Electron Tunneling at High-Temperatures

 

The motion and storage of ions provide key functionalities in solid-state devices. Analytical tools are therefore sought that allow the behavior of ions in solids, in particular along interfaces, to be monitored and analyzed with high spatial resolution and in real time. In principle, inelastic electron tunneling spectroscopy (IETS) offers these capabilities [1-4].

However, while the ion dynamics well above room temperature is of key interest for solid-state ionics, IETS has been mostly limited to the liquid helium temperatures due to the thermal smearing of the electron distribution in metal contacts at high-temperatures [2].

As reported in Advanced Materials 2007299 (2021), we have broken this limit arising from the thermal softening of the tunnel electrodes' Fermi–Dirac distributions. This breakthrough now allows for the use of IETS for high-resolution analysis of ion populations well above room temperature.

To experimentally investigate ionic diffusion along interfaces [5] and explore the potential of IETS to study ionic species at high-temperatures, we have used the same BaZrO3-based heterostructures as proton conductors and electron tunnel barriers (Figure 1).

• • •

== Task statement ==
Extract the full passage on high-temperature electron tunneling, reproducing every line of it word for word.

• • •

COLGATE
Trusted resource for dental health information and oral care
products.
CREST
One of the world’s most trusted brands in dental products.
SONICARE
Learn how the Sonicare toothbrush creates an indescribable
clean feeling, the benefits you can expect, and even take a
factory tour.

• • •

== Solution to the problem ==
Electron Tunneling at High-Temperatures

 

The motion and storage of ions provide key functionalities in solid-state devices. Analytical tools are therefore sought that allow the behavior of ions in solids, in particular along interfaces, to be monitored and analyzed with high spatial resolution and in real time. In principle, inelastic electron tunneling spectroscopy (IETS) offers these capabilities [1-4].

However, while the ion dynamics well above room temperature is of key interest for solid-state ionics, IETS has been mostly limited to the liquid helium temperatures due to the thermal smearing of the electron distribution in metal contacts at high-temperatures [2].

As reported in Advanced Materials 2007299 (2021), we have broken this limit arising from the thermal softening of the tunnel electrodes' Fermi–Dirac distributions. This breakthrough now allows for the use of IETS for high-resolution analysis of ion populations well above room temperature.

To experimentally investigate ionic diffusion along interfaces [5] and explore the potential of IETS to study ionic species at high-temperatures, we have used the same BaZrO3-based heterostructures as proton conductors and electron tunnel barriers (Figure 1).